JAKARTA, DPP Real Estate Indonesia menilai Rancangan Undang-Undang Perumahan dan Permukiman berpotensi kontra produktif terhadap sektor perumahan di Indonesia.
Dalam RUU itu tertuang banyak ancaman baik pidana maupun denda bagi pengembang jika melanggar ketentuan yang berlaku. Mestinya yang diberi sanksi adalah penghambat, bukan semata-mata para pengembang.
-- Teguh Satria
"RUU Perkim ini bisa kontra produktif," kata Ketua Umum Dewan Pimpinan Pusat Real Estate Indonesia (REI) Teguh Satria dalam Diskusi Forum Wartawan Perumahan Rakyat "Membedah RUU Perkim Dalam Menjawab Tantangan Pembangunan Perumahan ke Depan" di Jakarta, Selasa.
Dikatakannya, salah satu filosofi RUU Perkim adalah untuk mendorong ketersediaan perumahan yang masih kurang (backlog) di atas delapan hingga saat ini. Namun kenyataannya, dalam RUU tersebut tertuang banyak ancaman baik pidana maupun denda bagi pengembang jika melanggar ketentuan yang berlaku. "Mestinya yang diberi sanksi adalah penghambat, bukan semata-mata para pengembang," katanya.
Pada sisi lain, lanjutnya, meski pemerintah telah memberikan bantuan skema subsidi fasilitas likuiditas pembiayaan perumahan (FLPP), tetapi tidak dibarengi dengan kebijakan di bidang perizinan dan perpajakan.
"FLPP yang fokus untuk masyarakat berpenghasilan rendah (MBR) ternyata masih terbebani pajak pertambahan nilai," katanya memberikan contoh.
Menurut Teguh, seharusnya MBR dibebaskan dari segala macam pajak agar bisa meringankan pembiayaan rumah. "Kemenpera maupun Dirjen Pajak mempunyai aturan sendiri sehingga menjadi tidak sinkron, pengembang memang diuntungkan tapi tidak bisa dijalankan," katanya.
Dalam RUU Perkim, lanjut Teguh, seharusnya pemerintah membuat ketetapan mengenai tabungan wajib perumahan bagi pekerja produktif. "Saat ini total pekerja di Indonesia 120 juta orang. Andai 50 persen saja yang diwajibkan menabung satu persen dari total penghasilan per bulan, potensinya luar biasa," katanya.
Dana tabungan wajib perumahan, selain bisa digunakan sebagai dana segar untuk subsidi MBR, bisa digunakan untuk pengadaan lahan. "Kami menjamin, suku bunganya bisa sangat rendah," katanya.

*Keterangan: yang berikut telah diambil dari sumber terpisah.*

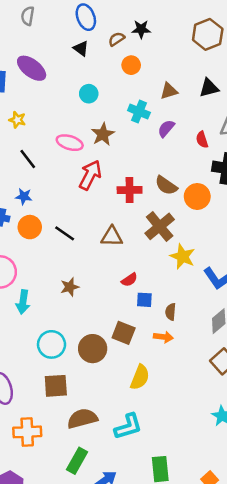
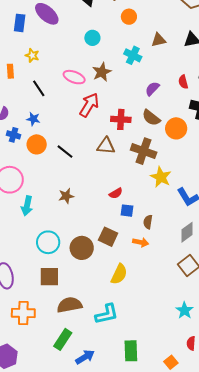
purple semicircle: (166, 128) -> (152, 89), moved
brown cross: (160, 226) -> (144, 151), turned -35
brown triangle: (112, 237) -> (106, 146), moved

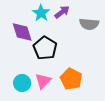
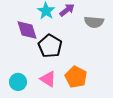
pink triangle: (43, 81) -> (48, 79), turned -42
cyan circle: (22, 83) -> (18, 82), moved

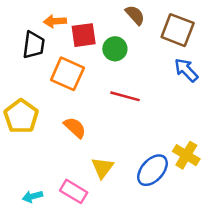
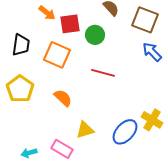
orange arrow: (55, 21) -> (47, 13), turned -138
black trapezoid: (34, 45) -> (21, 45), moved
yellow triangle: (102, 168) -> (85, 130), turned 36

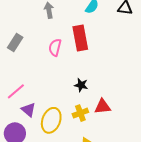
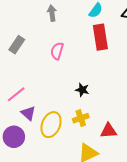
red rectangle: (80, 38) -> (100, 37), moved
red triangle: (103, 107) -> (108, 131), moved

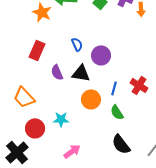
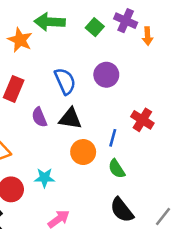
blue semicircle: (77, 44) -> (65, 81), size x1.5
purple circle: (101, 55) -> (106, 75), moved
red cross: (139, 85) -> (142, 120), moved

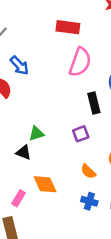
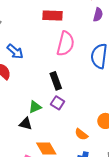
black rectangle: (94, 103) -> (56, 81), moved
purple square: (81, 134) -> (58, 103), moved, turned -32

Sementara itu anggota DPR RI Komisi V Ali Wongso Sinaga menyatakan RUU Perkim dibuat berdasarkan tiga syarat utama yaitu adil, ada kapasitas hukum dan bermanfaat. "UU itu harus ada keadilan dan wajib berpihak kepada MBR, selain itu juga harus jelas kepastian hukumnya karena konsisten dengan UUD 45," kata Ali. Jika demikian, tidak ada pasal karet dalam UU itu.
Terhadap penilaian DPP REI bahwa RUU Perkim mengancam mereka, Ali menyarankan pengembang untuk membuat usul revisi terhadap RUU itu. "Saya baru tahu ada pasal yang mengancam pengembang, saya setuju yang menghambat pertumbuhan permukiman yang seharusnya diancam hukuman," katanya.
Dia juga sependapat agar rumah untuk MBR bebas pajak sehingga harganya benar-benar murah dan terjangkau. "Kalau perlu Presiden memanggil Menteri Keuangan agar pengadaan rumah MBR bebas pajak atau zero tax," kata Ali.